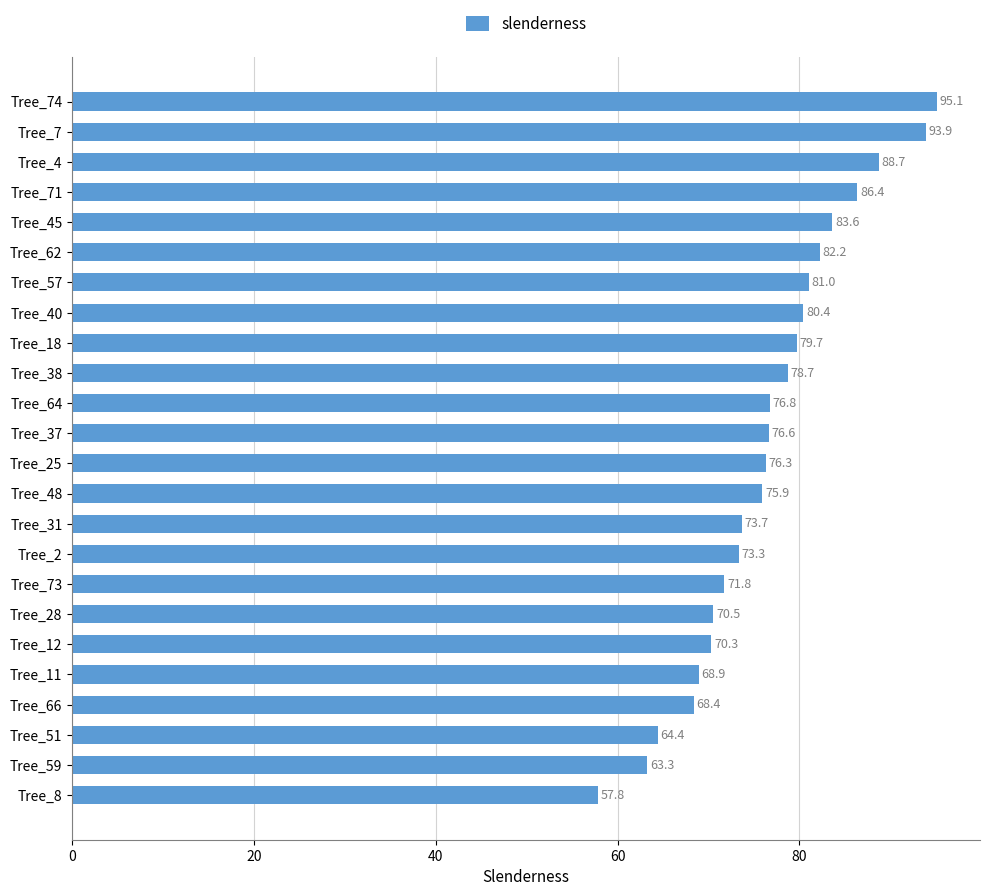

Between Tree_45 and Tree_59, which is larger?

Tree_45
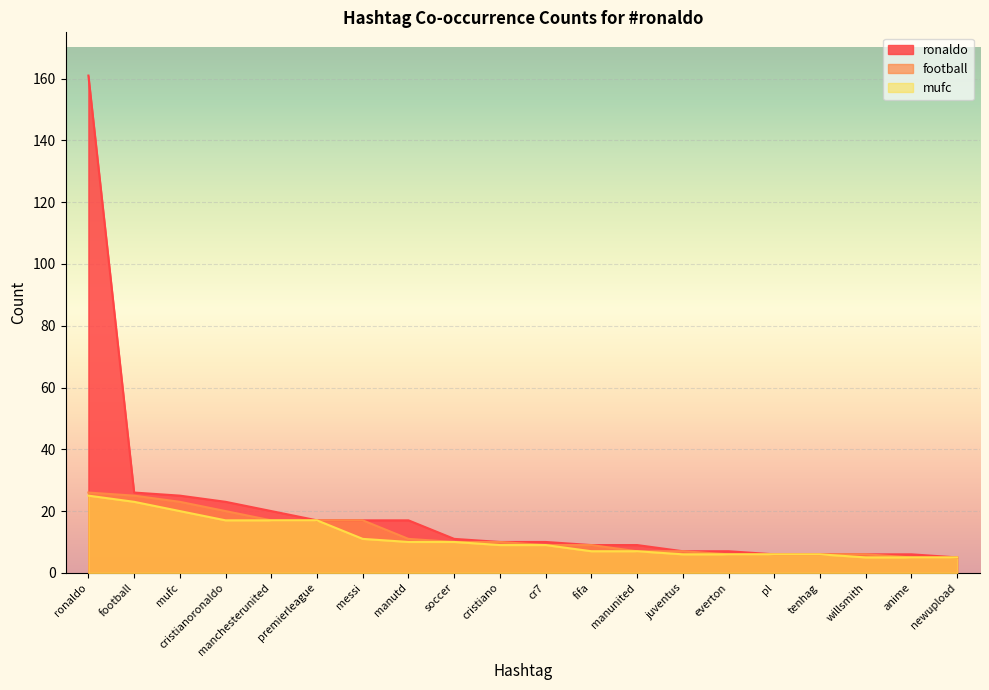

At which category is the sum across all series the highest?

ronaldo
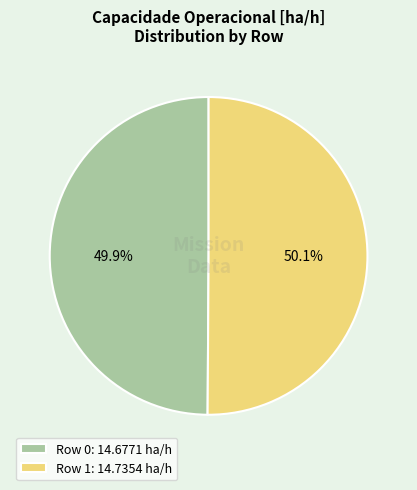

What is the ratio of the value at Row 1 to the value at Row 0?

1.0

====================

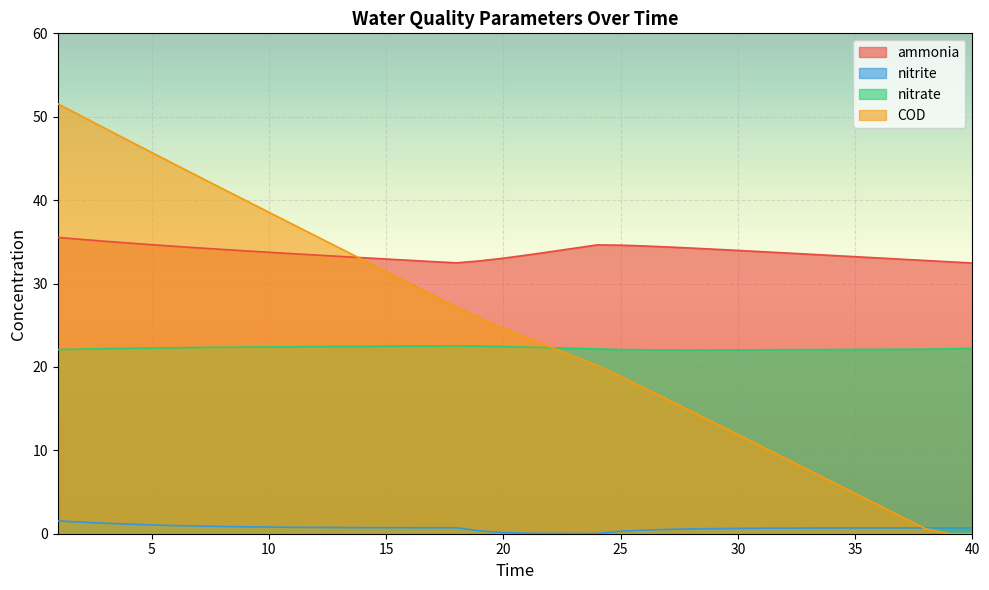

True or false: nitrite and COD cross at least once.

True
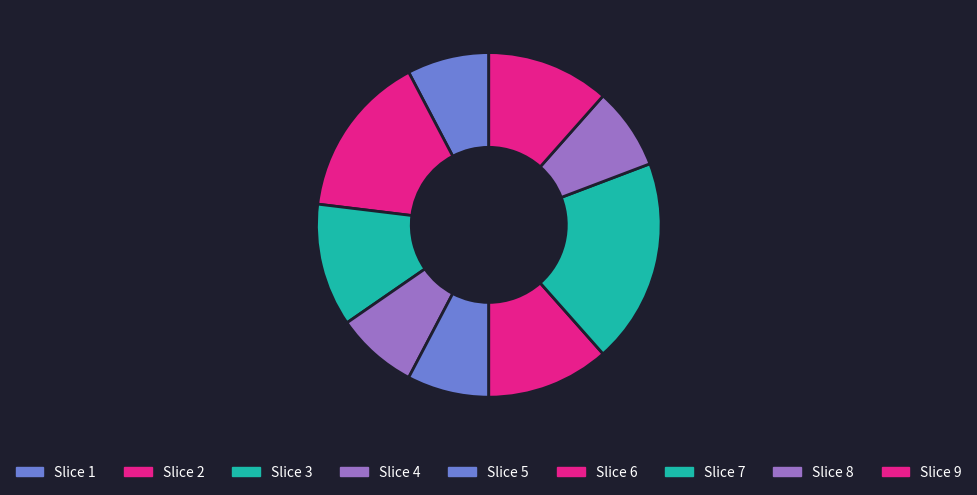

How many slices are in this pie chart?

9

====================

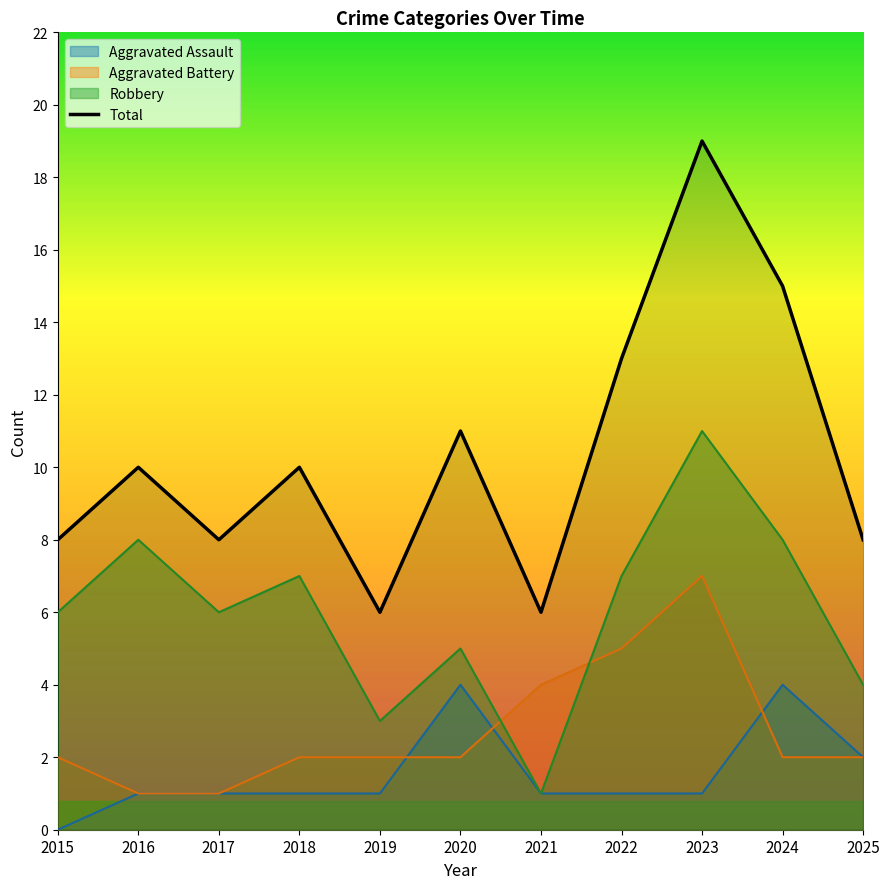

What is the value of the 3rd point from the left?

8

====================

**Consigne:**
Mets à jour les lignes situées entre celle qui contient « Between Tree_45 and Tree_59, which is larger? » et celle qui contient « What is the ratio », incluses, en remplaçant « category » par « group » sans rien modifier d'autre. Ne reproduis pas les images dans ta réponse.

**Solution:**
Between Tree_45 and Tree_59, which is larger?

Tree_45

At which group is the sum across all series the highest?

ronaldo

What is the ratio of the value at Row 1 to the value at Row 0?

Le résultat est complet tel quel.